The event ran really smoothly with the help of other teams and volunteers which we are extremely thankful for. We would like to specifically thank one of the robot inspectors, Brian Lucas, who guided us through our connectivity issues. We were very fortunate to be picked by the third alliance team, competing along side the Gearaffes (5404) and Fightin’ Robotic Owls (5401). The competition exemplified the spirit of FIRST and was extremely fun. The judges was also full of amity. The whole entire atmosphere was amazing, as expected from FIRST!
On January 14th, we had our second competition at Temple today. It was, like the last, extremely nerve-wracking. However, unlike the last, we modified the manipulator arm so that it can actually cohesively work with the code. We attached strings on the sides of the arm so it would not drag on the floor. Not only that, our tele-op code also works! In addition, a big lesson learned from last competition was that our batteries kept dying. This time, we walked into Temple without worrying about any battery problems.
When we stepped into the field, there was an obvious improvement on the robot from the other teams. They scored better than last time and seemed to have planned things out more meticulously. Our strategy was to score points during Autonomous mode by moving down the ramp. We also wanted to move our robot up the ramp now that we are no longer as back-heavy as the last time. Furthermore, we also wanted to bring a rolling up the ramp during the last 30 seconds, since it promised more points.

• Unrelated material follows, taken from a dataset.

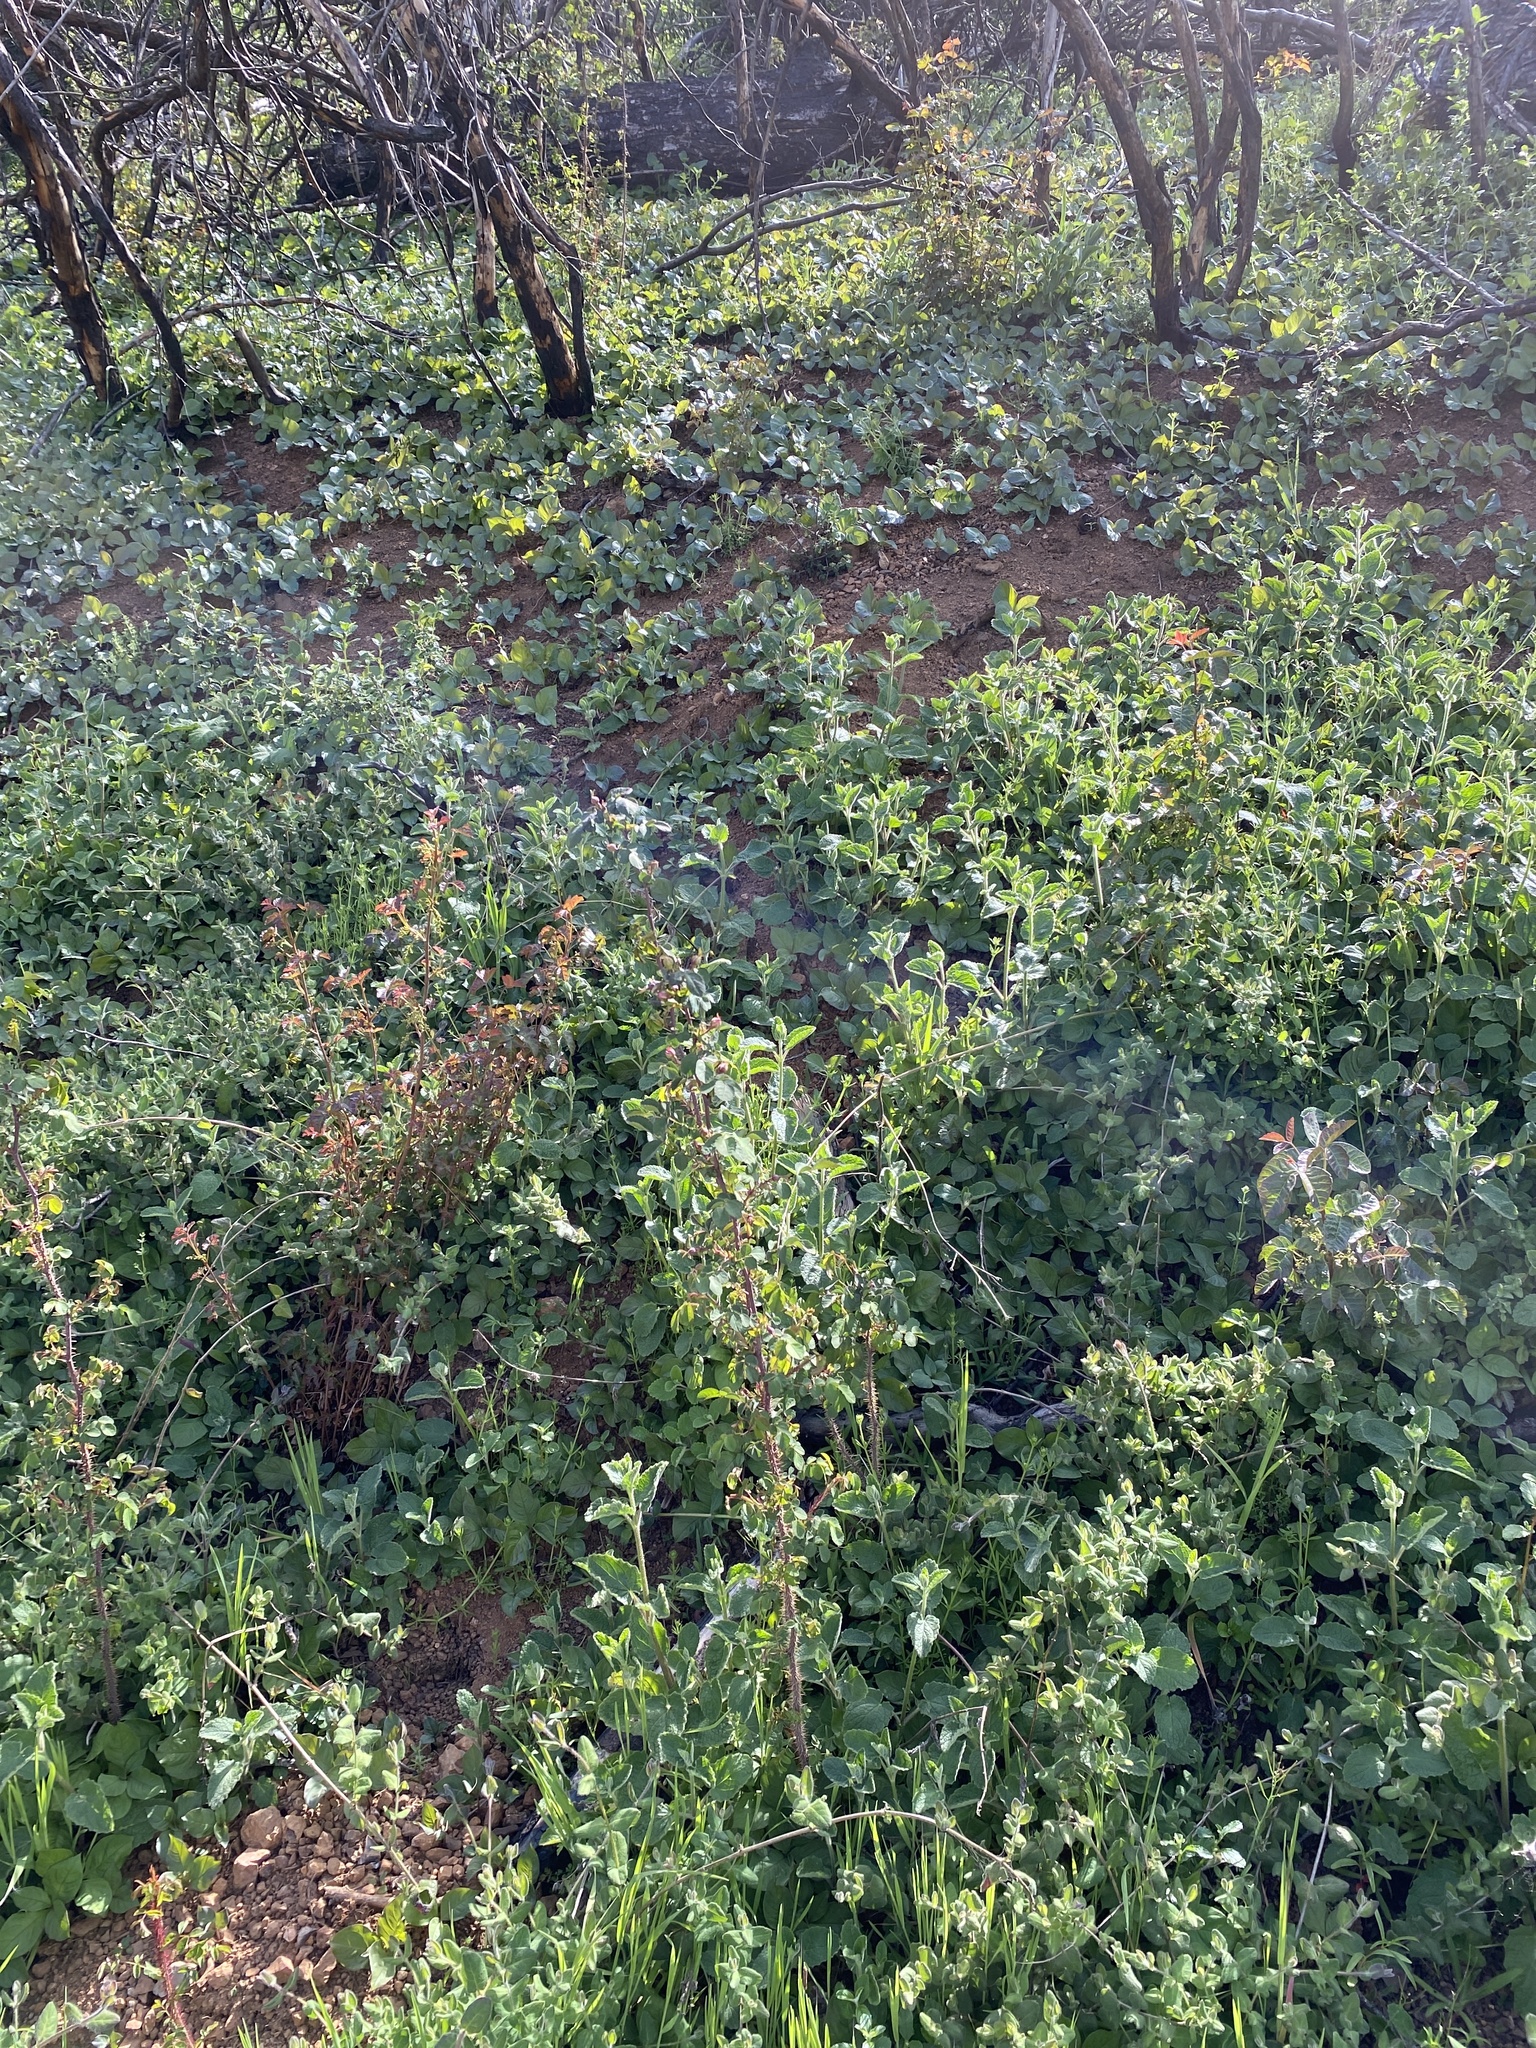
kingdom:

Although we planned better than last time, we still placed only 8th. I think the factors that contributed to our placing include the penalty from accidentally touching the rolling goal as we maneuvered it, the shocking improvement from the other teams, and the autonomous code that can only score us 30 points. Walking out of Temple, our team came up with a lot of ideas for the robot. This include feeders with two rows instead of one, better motors that were faster in speed, a pulley based robot instead of a lever based robot, and so on. We also that believe if we make a code that can knock off the kickstand, we can do much better next time. With all these things we can improve on in mind, we went home and sketched up ideas inspired from the competition.
We had our First Tech Competition today and it was extremely nerve-wracking. Firstly, the day before competition, we noticed that the design of the robot did not match up with the programming. The reason being is because when the robot moves during the tele-op phase, the manipulator drags on the floor and impedes the robot from accurately moving. Another reason is because the manipulator moves backwards a little too much and the heaviness of the robot’s back causes it to fall backwards.

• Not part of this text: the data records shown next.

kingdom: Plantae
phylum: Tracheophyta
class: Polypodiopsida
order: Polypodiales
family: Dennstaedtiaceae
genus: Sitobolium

In conclusion, our team as a whole decided to take off the manipulator for this competition and focus on defending. Another problem arose when the two female driver, Raina and I, were not comfortable with the controllers because during practice, the battery kept dying. However, we were too excited in the moment and neglected the fact that our robot’s back was too heavy. And so, we tipped over when we moved backwards on the ramp.
Not only that, we were also penalized for touching the rolling goal’s tube during the autonomous phase. Aside from the exciting and nerve-wracking atmosphere of our First Tech competition, a lot of problems were identified.The things we need to work on includes our autonomous code, balancing the weight of the robot, charging the batteries (which is a silly mistake), and utilizing our practice field so the drivers can get comfortable.
There were many regretful things about the competition, knowing that we can definitely do better, but overall, it was a meaningful experience where we could find our mistakes and work on it.